I recognise that as a white cis woman I occupy a position of privilege. I have no trouble accessing healthcare and I don’t face prejudice (beyond the usual doubt that surrounds M.E). I previously earned a good wage but since I’m now unable to work, I’m completely financially dependent on my husband. Our financial situation has certainly changed since I became ill, but ultimately, we are comfortable and secure. I know that many are not so lucky.
In the arguments and debates that surround M.E, something I think gets forgotten about is just how easily this illness can drive people into poverty.
It’s true that some people with M.E are still able to work (although I know from experience that it comes with a huge physical sacrifice), some are really not well enough to work but sadly do not have the luxury of taking time off or even going part-time. Then there are the many who are too sick to even leave their beds, let alone maintain any kind of employment.
If you are too sick to work, then reasonably you would expect to be able to access support from the government, and yet I know from my own experience and from my discussions with other M.E sufferers that it is extremely difficult, if not impossible to qualify for any kind of benefits. You are met with doubt and suspicion at every step of the way. Too sick to work, and yet apparently not sick enough to qualify for financial support.
What happens then to the people who don’t have a partner to support them? Who don’t have parents on hand to help out with the cost of the food shopping, or the people who are parents themselves and have children to provide for? Who do they lean on when their disease makes it impossible for them to maintain full time employment, but the government refuses to support them? Where do they turn? Living with a chronic illness is stressful enough without the added worry of how you’re going to pay the rent each month.
To make matters worse, there is little to no treatment or support available on the NHS. Many people are forced to go private for treatment or tests, with many spending a fortune on supplements just to try to maintain the tiniest sliver of health or function. I really think people underestimate just how desperate people with M.E are to get well, and how much money they are willing to spend trying anything and everything just to get back to their lives.

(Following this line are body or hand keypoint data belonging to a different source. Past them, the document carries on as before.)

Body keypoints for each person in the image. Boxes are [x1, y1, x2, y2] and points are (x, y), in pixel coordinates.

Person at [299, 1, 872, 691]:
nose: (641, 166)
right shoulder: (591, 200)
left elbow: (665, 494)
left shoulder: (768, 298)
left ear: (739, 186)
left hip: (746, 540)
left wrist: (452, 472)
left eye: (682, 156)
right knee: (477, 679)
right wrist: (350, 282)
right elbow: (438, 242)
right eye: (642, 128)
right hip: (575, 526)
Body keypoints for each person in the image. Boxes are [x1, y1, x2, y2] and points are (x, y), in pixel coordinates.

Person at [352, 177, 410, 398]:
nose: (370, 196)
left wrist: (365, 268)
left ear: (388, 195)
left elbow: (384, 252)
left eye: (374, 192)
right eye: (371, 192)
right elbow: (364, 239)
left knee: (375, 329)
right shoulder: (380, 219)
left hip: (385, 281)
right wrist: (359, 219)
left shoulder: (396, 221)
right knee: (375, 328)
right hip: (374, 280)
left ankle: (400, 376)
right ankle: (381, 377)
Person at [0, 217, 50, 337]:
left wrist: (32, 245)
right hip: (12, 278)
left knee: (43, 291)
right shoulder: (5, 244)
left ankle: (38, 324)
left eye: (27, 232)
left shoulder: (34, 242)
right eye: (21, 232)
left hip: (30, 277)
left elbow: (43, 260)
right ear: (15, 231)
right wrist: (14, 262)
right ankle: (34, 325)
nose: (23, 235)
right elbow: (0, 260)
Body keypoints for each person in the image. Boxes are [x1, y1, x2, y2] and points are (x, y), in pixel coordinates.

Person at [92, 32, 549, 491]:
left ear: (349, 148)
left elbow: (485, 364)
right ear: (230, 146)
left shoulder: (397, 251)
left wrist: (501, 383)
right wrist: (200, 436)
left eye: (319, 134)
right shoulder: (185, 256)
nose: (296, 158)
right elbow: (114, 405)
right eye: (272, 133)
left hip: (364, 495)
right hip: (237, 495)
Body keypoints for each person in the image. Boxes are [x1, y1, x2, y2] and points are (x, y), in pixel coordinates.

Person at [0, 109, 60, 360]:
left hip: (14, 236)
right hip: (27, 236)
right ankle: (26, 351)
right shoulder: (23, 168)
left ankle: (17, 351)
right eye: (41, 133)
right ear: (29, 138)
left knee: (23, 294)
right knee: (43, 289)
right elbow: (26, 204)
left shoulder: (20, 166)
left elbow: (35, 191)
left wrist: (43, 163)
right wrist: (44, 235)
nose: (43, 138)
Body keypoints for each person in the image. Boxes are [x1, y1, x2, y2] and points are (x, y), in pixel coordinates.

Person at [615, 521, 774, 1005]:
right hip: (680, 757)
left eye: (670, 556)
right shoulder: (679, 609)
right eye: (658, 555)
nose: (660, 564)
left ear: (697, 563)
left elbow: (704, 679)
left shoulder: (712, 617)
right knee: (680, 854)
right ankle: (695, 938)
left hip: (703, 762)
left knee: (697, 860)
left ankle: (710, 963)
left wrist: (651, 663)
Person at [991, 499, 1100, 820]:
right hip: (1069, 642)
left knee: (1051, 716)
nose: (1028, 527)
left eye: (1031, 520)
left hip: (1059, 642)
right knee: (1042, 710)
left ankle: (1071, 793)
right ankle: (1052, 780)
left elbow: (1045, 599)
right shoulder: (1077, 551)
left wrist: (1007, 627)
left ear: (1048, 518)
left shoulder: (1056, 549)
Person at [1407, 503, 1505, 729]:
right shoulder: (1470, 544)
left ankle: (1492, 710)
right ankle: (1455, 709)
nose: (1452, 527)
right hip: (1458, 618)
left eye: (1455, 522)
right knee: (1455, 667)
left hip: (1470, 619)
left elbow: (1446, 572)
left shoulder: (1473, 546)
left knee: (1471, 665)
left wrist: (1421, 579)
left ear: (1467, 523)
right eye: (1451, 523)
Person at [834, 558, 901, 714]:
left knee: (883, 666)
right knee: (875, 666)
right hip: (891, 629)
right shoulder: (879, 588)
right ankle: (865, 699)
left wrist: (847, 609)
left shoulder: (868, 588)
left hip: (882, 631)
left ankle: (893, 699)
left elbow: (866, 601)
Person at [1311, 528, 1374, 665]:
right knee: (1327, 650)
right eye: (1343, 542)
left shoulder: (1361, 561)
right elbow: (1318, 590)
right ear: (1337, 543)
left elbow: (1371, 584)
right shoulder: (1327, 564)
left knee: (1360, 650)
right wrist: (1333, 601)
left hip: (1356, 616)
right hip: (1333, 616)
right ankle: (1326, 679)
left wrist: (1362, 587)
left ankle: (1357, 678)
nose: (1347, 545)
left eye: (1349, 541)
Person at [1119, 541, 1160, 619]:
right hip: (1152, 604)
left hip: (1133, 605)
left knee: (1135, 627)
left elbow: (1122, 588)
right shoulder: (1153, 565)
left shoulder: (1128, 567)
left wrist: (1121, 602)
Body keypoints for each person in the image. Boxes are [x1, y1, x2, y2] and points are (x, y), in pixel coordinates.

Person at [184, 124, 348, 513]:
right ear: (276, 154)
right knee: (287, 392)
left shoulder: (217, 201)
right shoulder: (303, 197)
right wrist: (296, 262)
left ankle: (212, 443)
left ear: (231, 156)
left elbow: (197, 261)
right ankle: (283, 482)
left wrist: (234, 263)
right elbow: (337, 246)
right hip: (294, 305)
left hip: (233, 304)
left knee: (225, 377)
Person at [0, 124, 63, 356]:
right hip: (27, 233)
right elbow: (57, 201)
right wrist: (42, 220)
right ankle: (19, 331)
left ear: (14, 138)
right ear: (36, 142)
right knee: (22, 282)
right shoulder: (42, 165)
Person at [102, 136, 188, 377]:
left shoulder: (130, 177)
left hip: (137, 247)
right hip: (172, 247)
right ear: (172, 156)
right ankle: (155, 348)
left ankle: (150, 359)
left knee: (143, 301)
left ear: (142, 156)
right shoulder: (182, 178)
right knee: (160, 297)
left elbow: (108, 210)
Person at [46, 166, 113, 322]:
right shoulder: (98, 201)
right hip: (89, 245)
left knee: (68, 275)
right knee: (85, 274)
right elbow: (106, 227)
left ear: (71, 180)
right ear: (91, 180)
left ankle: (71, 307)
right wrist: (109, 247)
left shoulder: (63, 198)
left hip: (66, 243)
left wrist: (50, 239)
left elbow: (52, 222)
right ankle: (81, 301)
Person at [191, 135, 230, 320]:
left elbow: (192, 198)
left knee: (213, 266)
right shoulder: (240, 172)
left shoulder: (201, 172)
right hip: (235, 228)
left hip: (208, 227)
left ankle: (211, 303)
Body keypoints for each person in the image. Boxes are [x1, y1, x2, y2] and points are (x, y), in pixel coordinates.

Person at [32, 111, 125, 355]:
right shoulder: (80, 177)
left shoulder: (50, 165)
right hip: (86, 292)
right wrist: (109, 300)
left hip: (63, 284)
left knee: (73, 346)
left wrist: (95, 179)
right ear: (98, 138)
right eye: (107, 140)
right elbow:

Unfortunately, there are always those who are willing to exploit this desperation for their own gain. Enter the snake oil salesmen. You’d be amazed how many private ‘treatments’ there are available for M.E - usually involving some kind of therapy or ‘retraining’ of the mind in exchange for a large payment. Maybe it’s worked for some people, but honestly the ways in which these treatments are marketed to prey on seriously ill people who are at their wit’s end and out of all other options just doesn’t sit right with me.
That’s why I believe it’s so important to make noise and advocate for change. I know it probably gets tiresome for some of my friends to see me constantly banging on about this all over social media, but it’s the only kind of activism I can partake in and I truly believe that if the M.E community continues to bang our collective drum loud enough, then someone has to listen eventually and perhaps things will finally change for the better.